Azure also has engines for processing real-time data streams now to analyze data logged in real-time from devices, sensors, and more, Azure stream analytics offers a powerful event processing engine that together with event hubs allows you to ingest millions of events and find patterns, detect anomalies, power dashboards, or automate event-driven actions in real-time with the simplicity and familiarity of a SQL-like language to process real-time streams. Azure HD Insight and Azure Databricks also allow you to leverage streaming capabilities within the scale-out processing engines. Like structured streaming in Spark. For more advanced analytics, Azure machine learning and Microsoft machine learning server provide you the infrastructure and tools to analyze data, create high-quality data models, train, and orchestrate machine learning as you build intelligent apps and services.
In addition to these tools, scale-out cluster technologies like Azure Databricks also allow scalable machine learning with Spark ML and Deep learning libraries.
Beyond this, we’ve also built a number of first-level AI services called cognitive services providing prebuilt intelligent services for vision, speech, text, understanding, and interpreting. Finally, once you’ve been able to analyze and derive insights from this data you’d wanna serve this enriched data to your users.
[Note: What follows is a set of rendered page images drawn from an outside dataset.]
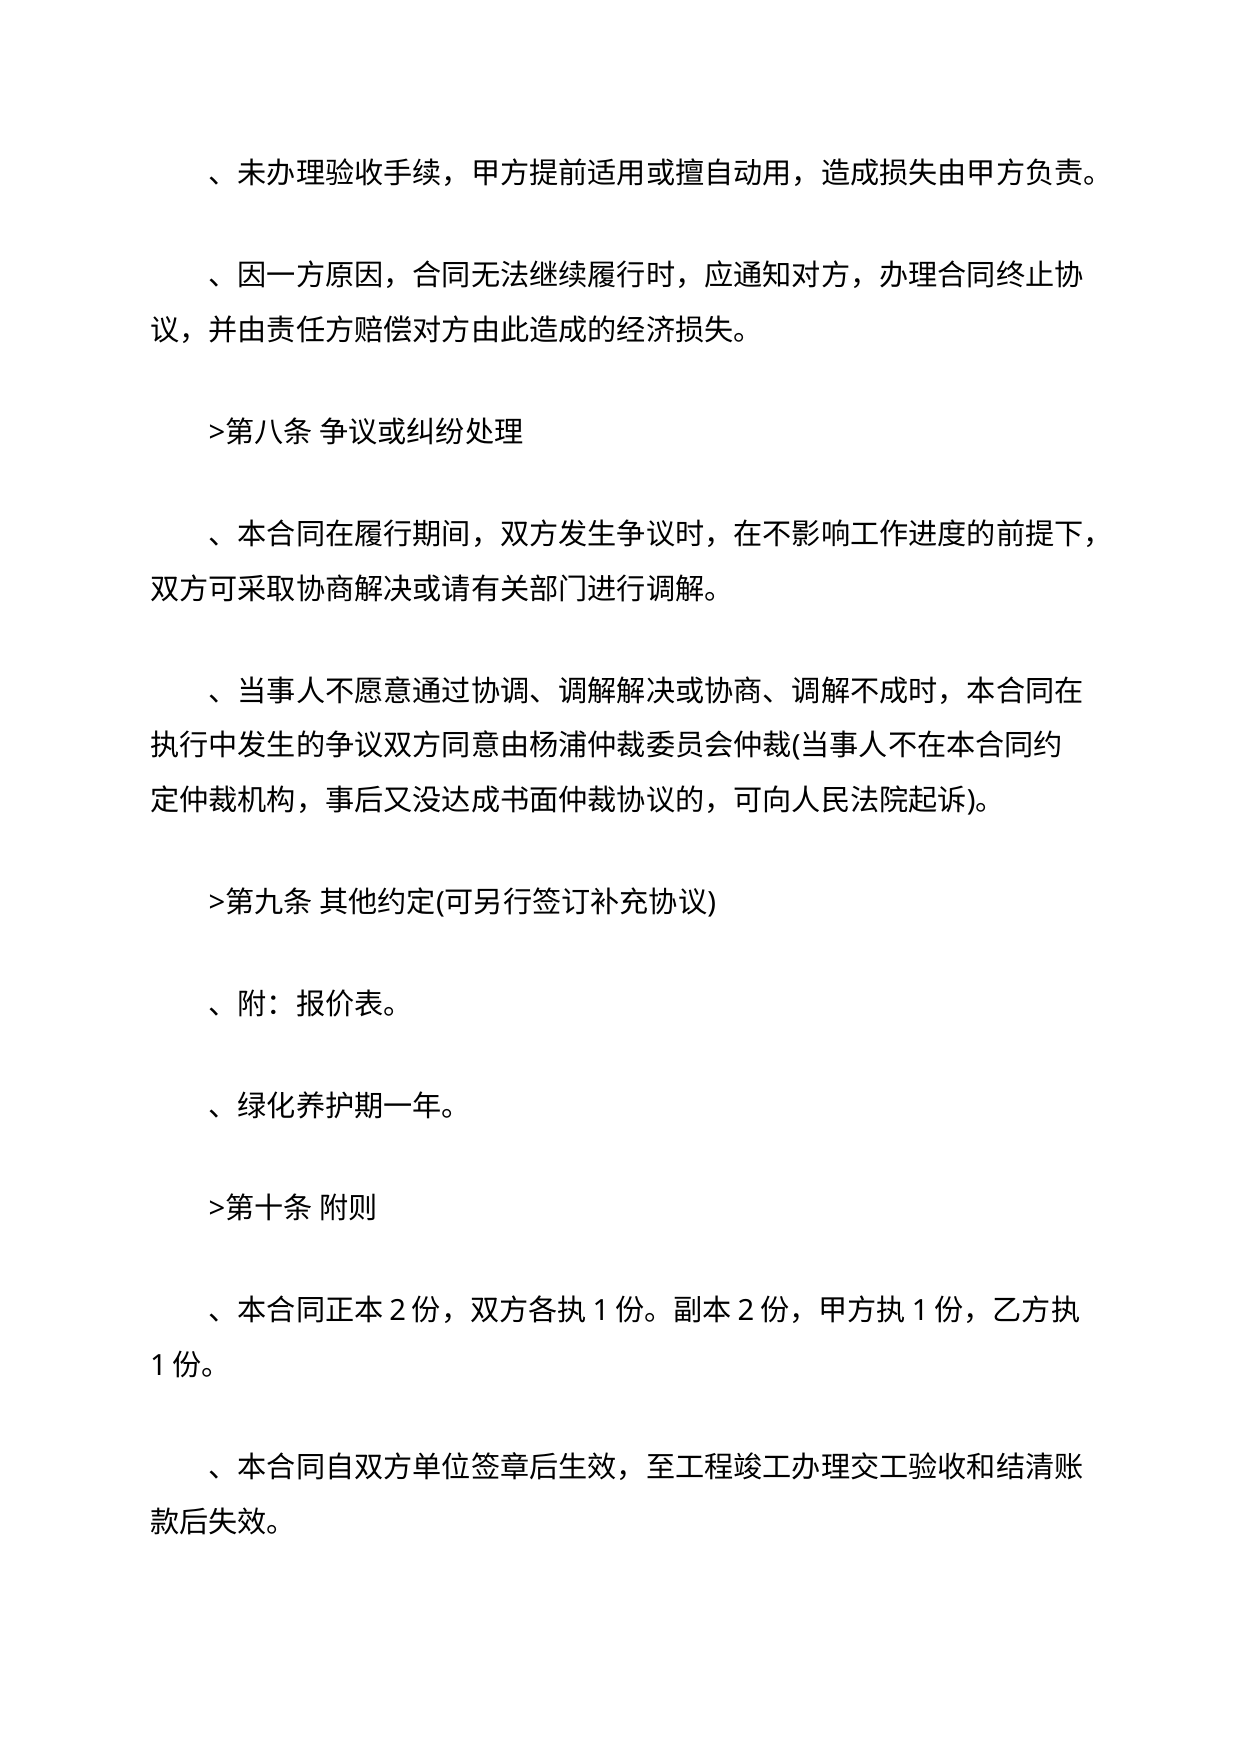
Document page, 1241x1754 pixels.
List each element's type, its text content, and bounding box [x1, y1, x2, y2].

text 、绿化养护期一年。 [150, 1083, 1090, 1125]
text 、当事人不愿意通过协调、调解解决或协商、调解不成时，本合同在执行中发生的争议双方同意由杨浦仲裁委员会仲裁(当事人不在本合同约定仲裁机构，事后又没达成书面仲裁协议的，可向人民法院起诉)。 [150, 667, 1090, 819]
text 、本合同在履行期间，双方发生争议时，在不影响工作进度的前提下，双方可采取协商解决或请有关部门进行调解。 [150, 510, 1090, 608]
text >第十条 附则 [150, 1184, 1090, 1227]
text >第八条 争议或纠纷处理 [150, 408, 1090, 451]
text 、因一方原因，合同无法继续履行时，应通知对方，办理合同终止协议，并由责任方赔偿对方由此造成的经济损失。 [150, 252, 1090, 349]
text 、附：报价表。 [150, 981, 1090, 1023]
text >第九条 其他约定(可另行签订补充协议) [150, 879, 1090, 921]
text 、本合同正本2份，双方各执1份。副本2份，甲方执1份，乙方执1份。 [150, 1286, 1090, 1384]
text 、未办理验收手续，甲方提前适用或擅自动用，造成损失由甲方负责。 [150, 150, 1090, 192]
text 、本合同自双方单位签章后生效，至工程竣工办理交工验收和结清账款后失效。 [150, 1443, 1090, 1541]
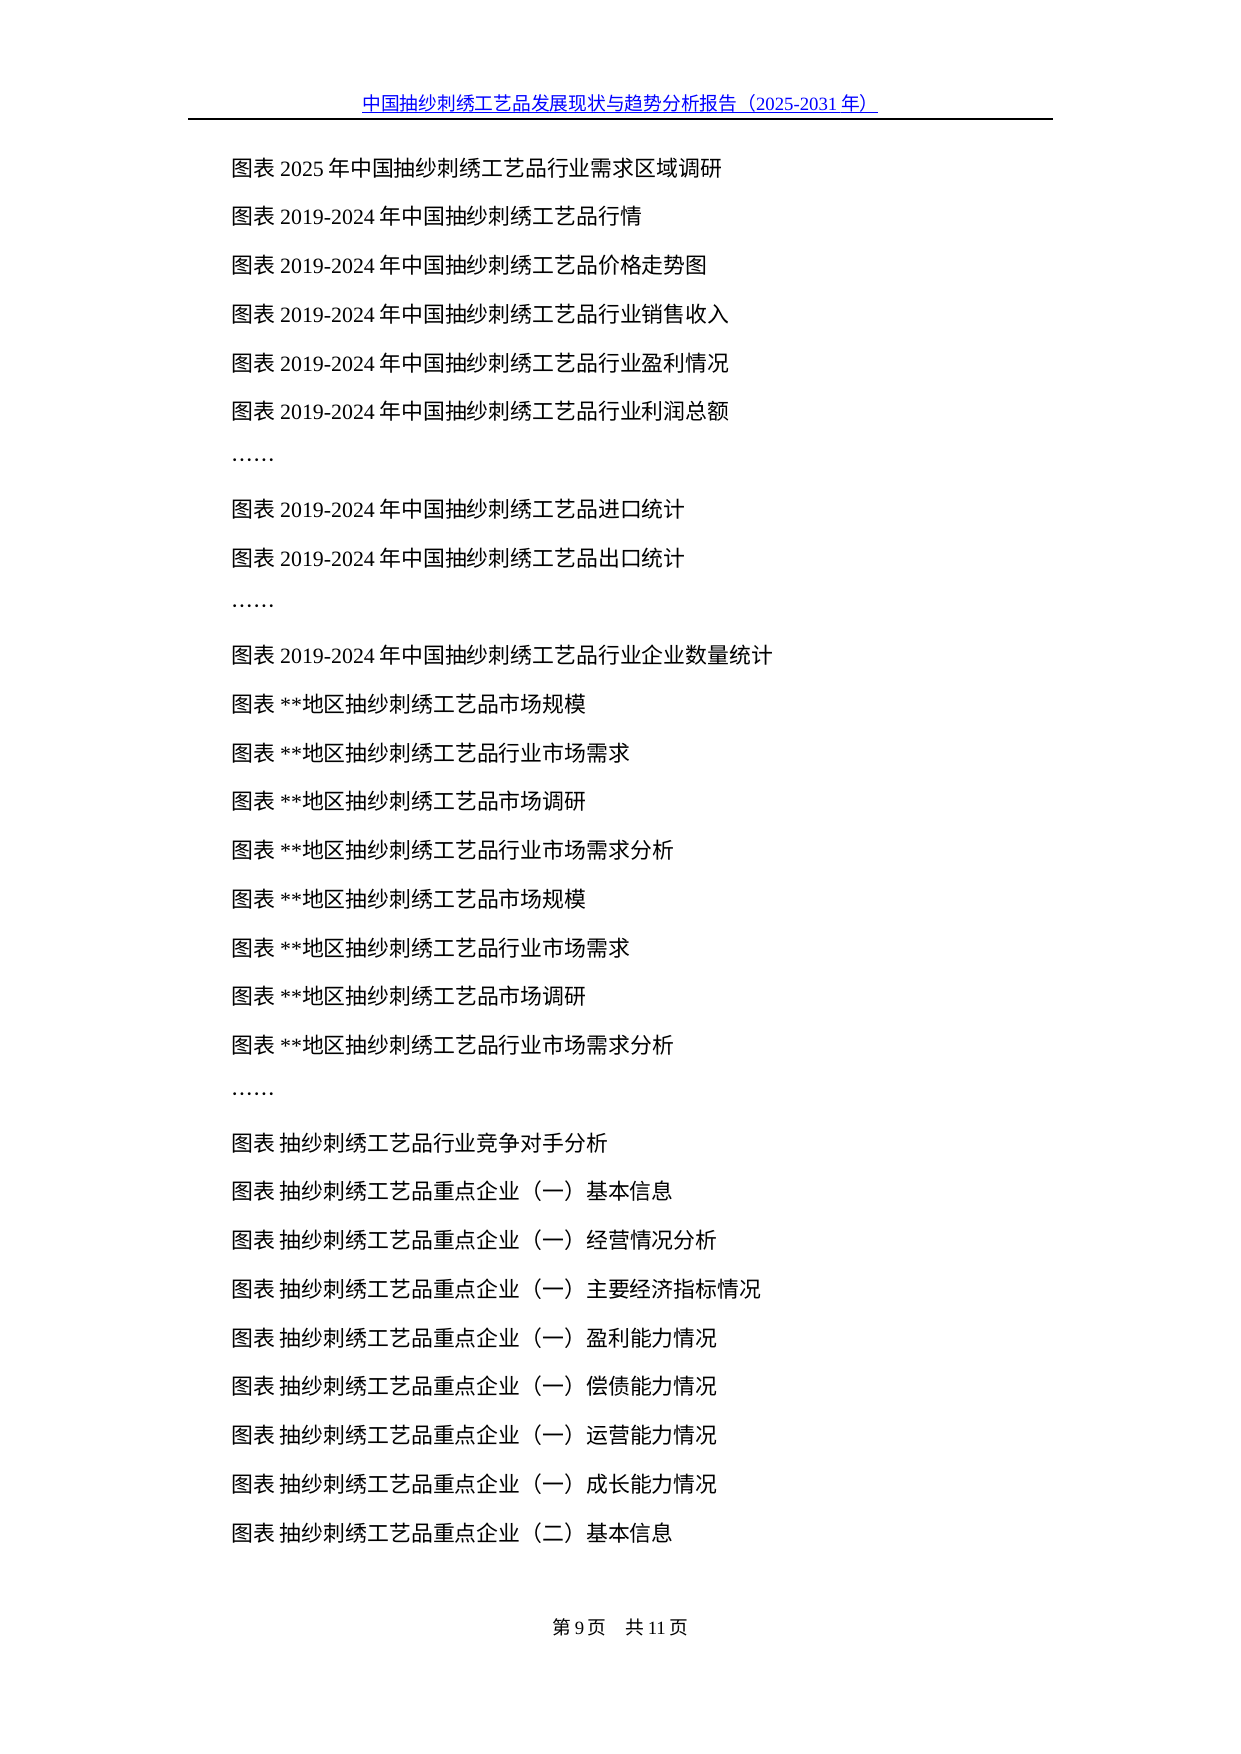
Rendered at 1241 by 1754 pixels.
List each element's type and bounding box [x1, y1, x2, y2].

text [187, 150, 1053, 1548]
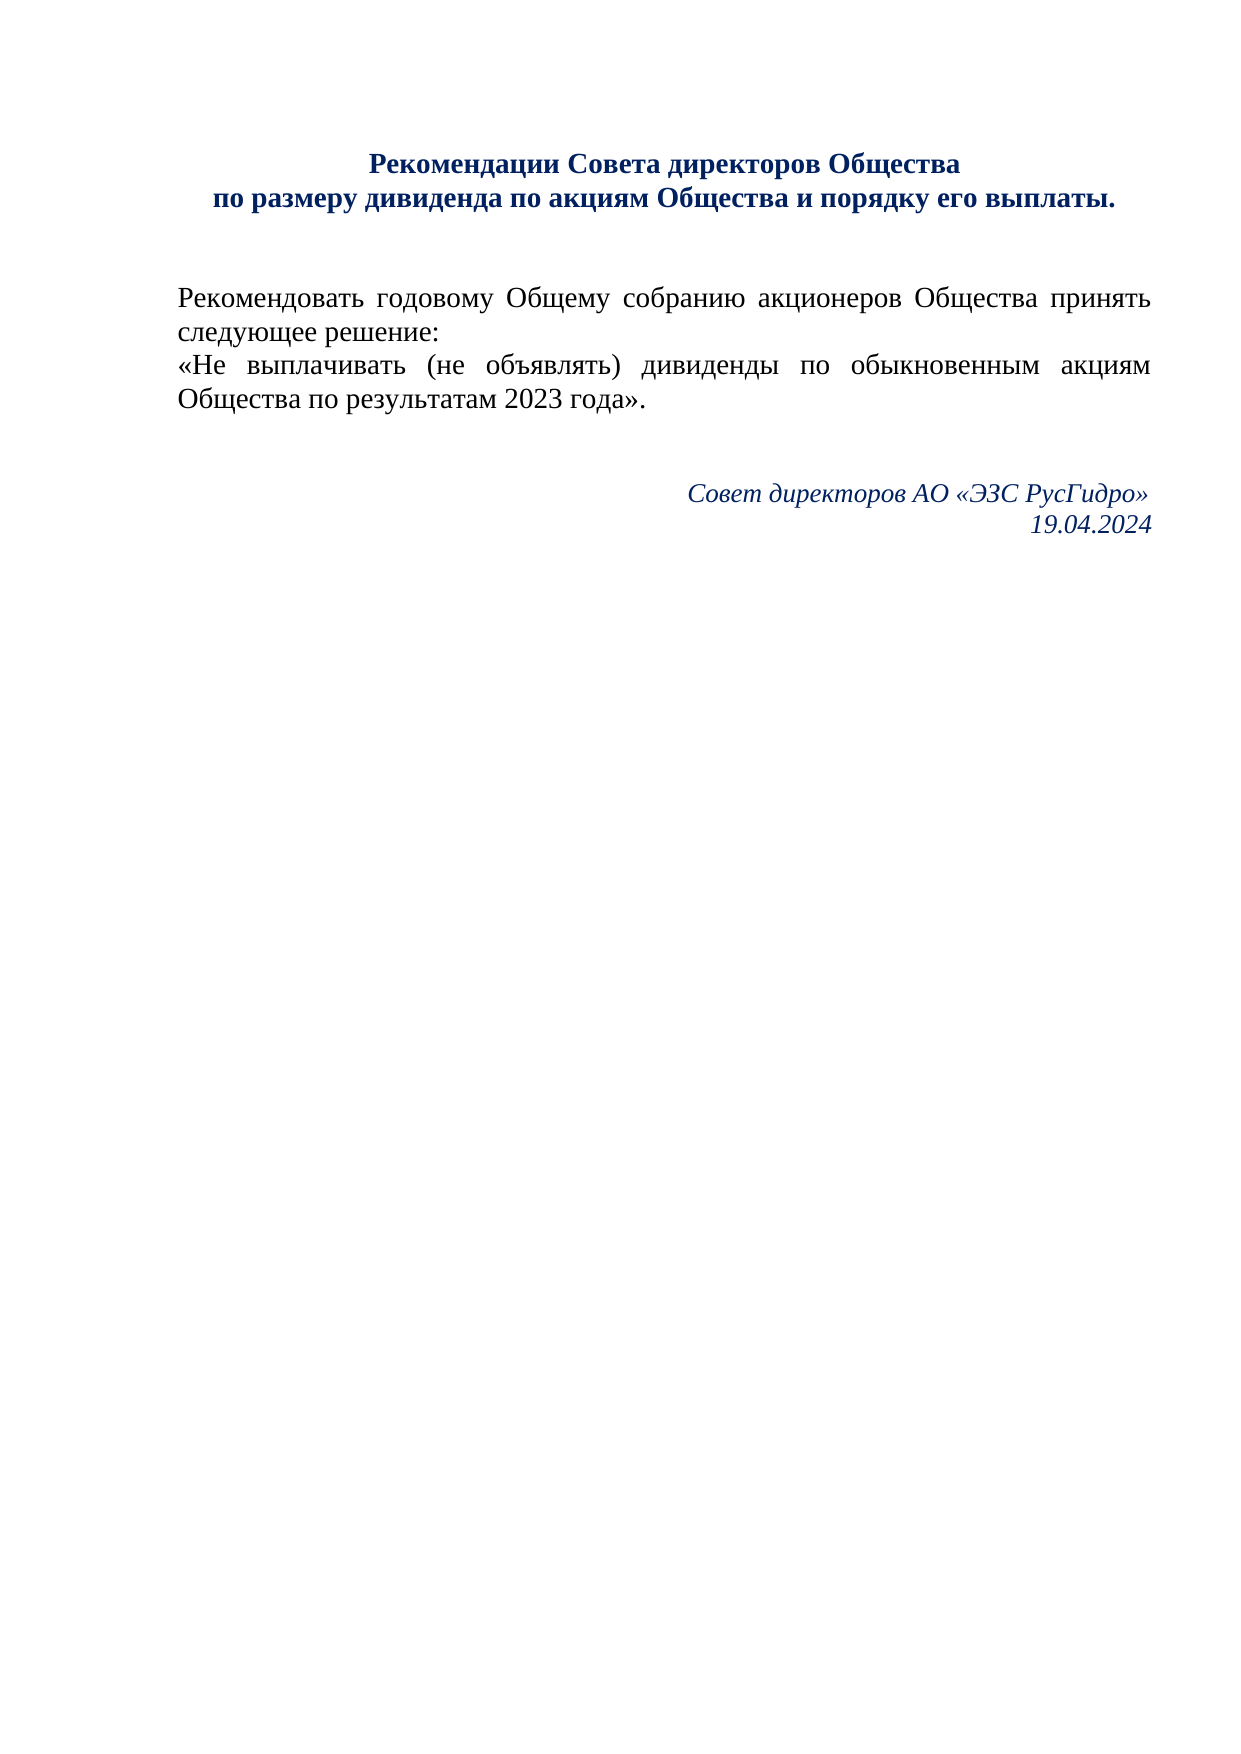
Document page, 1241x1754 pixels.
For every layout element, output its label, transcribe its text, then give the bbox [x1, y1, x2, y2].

list «Не выплачивать (не объявлять) дивиденды по обыкновенным акциям Общества по результатам 2023 года». [177, 347, 1152, 414]
list Рекомендовать годовому Общему собранию акционеров Общества принять следующее решение: [177, 280, 1152, 347]
text по размеру дивиденда по акциям Общества и порядку его выплаты. [177, 180, 1152, 213]
text Рекомендации Совета директоров Общества [177, 146, 1152, 180]
text 19.04.2024 [177, 508, 1152, 539]
text Совет директоров АО «ЭЗС РусГидро» [177, 477, 1152, 508]
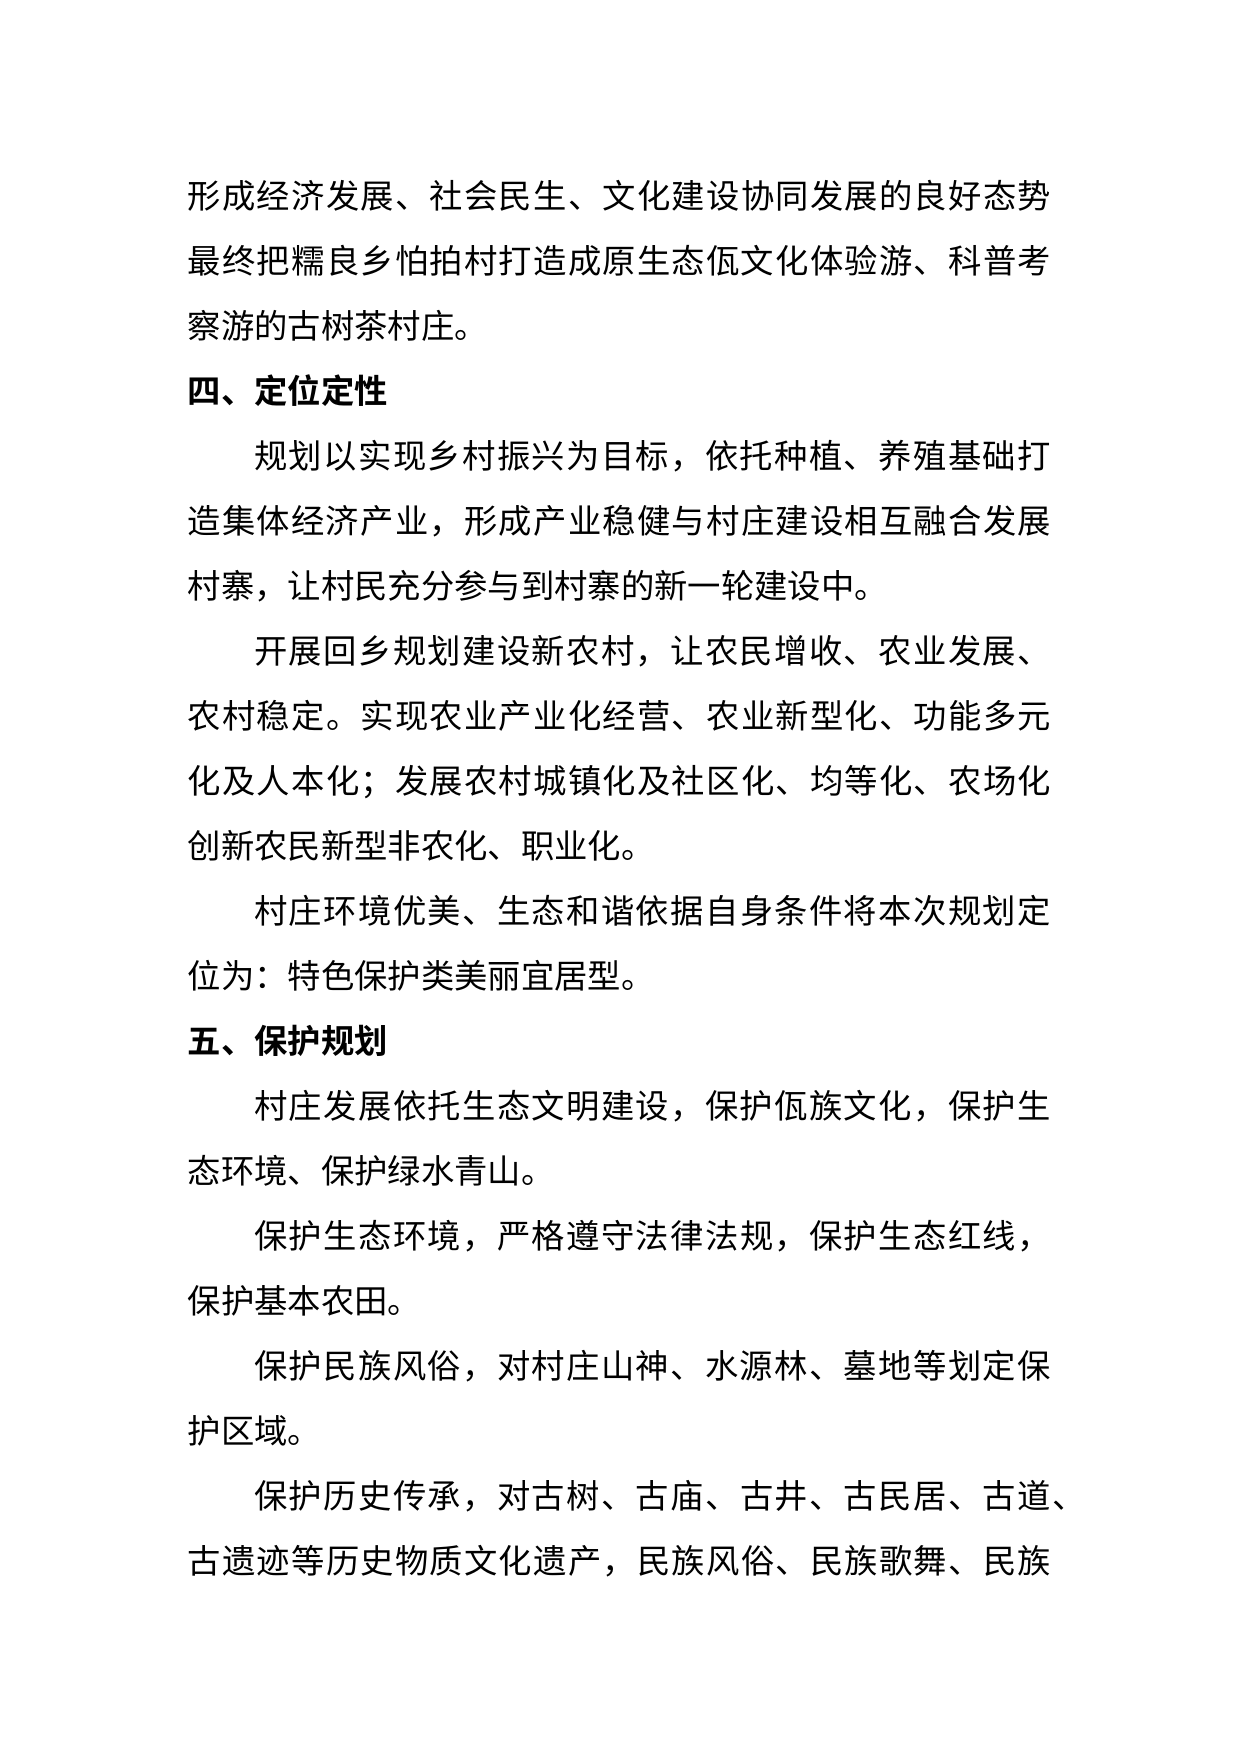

Within Azure, the best destination for all this analyzed data is the Azure SQL data warehouse where you can now combine new insights with historical trends and drive a targeted conversation by maintaining one version of data for your organization. Azure SQL data warehouse not only supports seamless connectivity to the analytics tools and services it also integrates well with business intelligence tools.
For example, Azure analysis services and Power BI provide powerful options to find and share further data insights. If the analyzed data contains insights valuable to your end consumers, these can be populated into the operational stores like Azure SQL DB and Azure Cosmos DB so that web and app experiences would be augmented by those insights.
You can even pipe data directly to your apps with Azure platform tools for developers, including Visual Studio, Azure machine learning workbench, or custom serverless apps and services using Azure functions.
With Azure, you can ensure that data are consumed only by intended users and groups securely authenticating by Azure Active directory. While network performance SLAs and privacy requirements were met using Azure ExpressRoute.
You can even hold the keys to your data once it’s in the cloud with Azure key management services. So now as an overview of the key services in Azure that comprise the data analytic life-cycle.